The first Takeshi Kitano film to get distribution in America, Fireworks (1997), was obviously a mature work, somber and assured in tone, effortlessly pictorial and anchored by the writer-director’s collapsed acting style. Expressionless, he peered out at the world from some deep recess of isolation, only becoming animated when moved to violence.
Working our way backward, his next U.S. release was Sonatine (1993), a gangster film with a long center of often comic digressions, an extended pause while the principle waited for the storyline to resume.
Continuing backward, we now have Violent Cop (1989), Kitano’s first feature as actor and director, working from a script by Hiroshi Nozawa (which, reportedly, the director rewrote heavily). Noticeably less eccentric than his later work, this one has a familiar Dirty Harry scenario, but with Eastwood’s pained squint replaced by Kitano’s facade of paralytic boredom.
This renegade cop is no avenging angel of righteousness, but rather a warrior down in the muck, going through the motions. Even when he’s beating the crap out of a prisoner, his pervasive passivity precludes any expression of sadistic pleasure. It’s as though he’s alienated from the code he’s defending, depressed to the point of indifference by its intrinsic demands of fairness, but still serving it in principle.
Inevitably, his unorthodox efficiency leads to dismissal, just around the time he’s beginning to sniff out corruption in the department. With its seemingly unstoppable villain, its excessive body count and darkly ironic twist ending, Cop is both a rousing action-splatter flick and a small masterpiece of nihilistic intent.
With his second film, Boiling Point (1990), Kitano drops any pretense of acknowledging genre conventions.
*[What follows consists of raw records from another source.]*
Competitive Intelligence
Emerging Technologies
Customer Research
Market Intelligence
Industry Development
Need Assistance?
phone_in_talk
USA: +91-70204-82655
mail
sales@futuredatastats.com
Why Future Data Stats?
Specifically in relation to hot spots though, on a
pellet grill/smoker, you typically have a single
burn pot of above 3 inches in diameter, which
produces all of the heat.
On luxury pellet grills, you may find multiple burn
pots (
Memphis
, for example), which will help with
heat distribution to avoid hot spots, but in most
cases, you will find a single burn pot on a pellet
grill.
His wholly original script follows a nearly catatonic young man, a would-be baseball player who blunders his way into the Japanese underworld until he finds himself in the presence of a moody, psychotic gangster called Uehara (played, of course, by Kitano).
Just as Cop’s world of corruption spawned its rotted hero, Boiling Point’s world of stupidity has birthed Uehara, the monster fool. It’s an intensely misanthropic film, very funny in parts, casually brutal in others, a Swiftian satire, heartless and very attractive.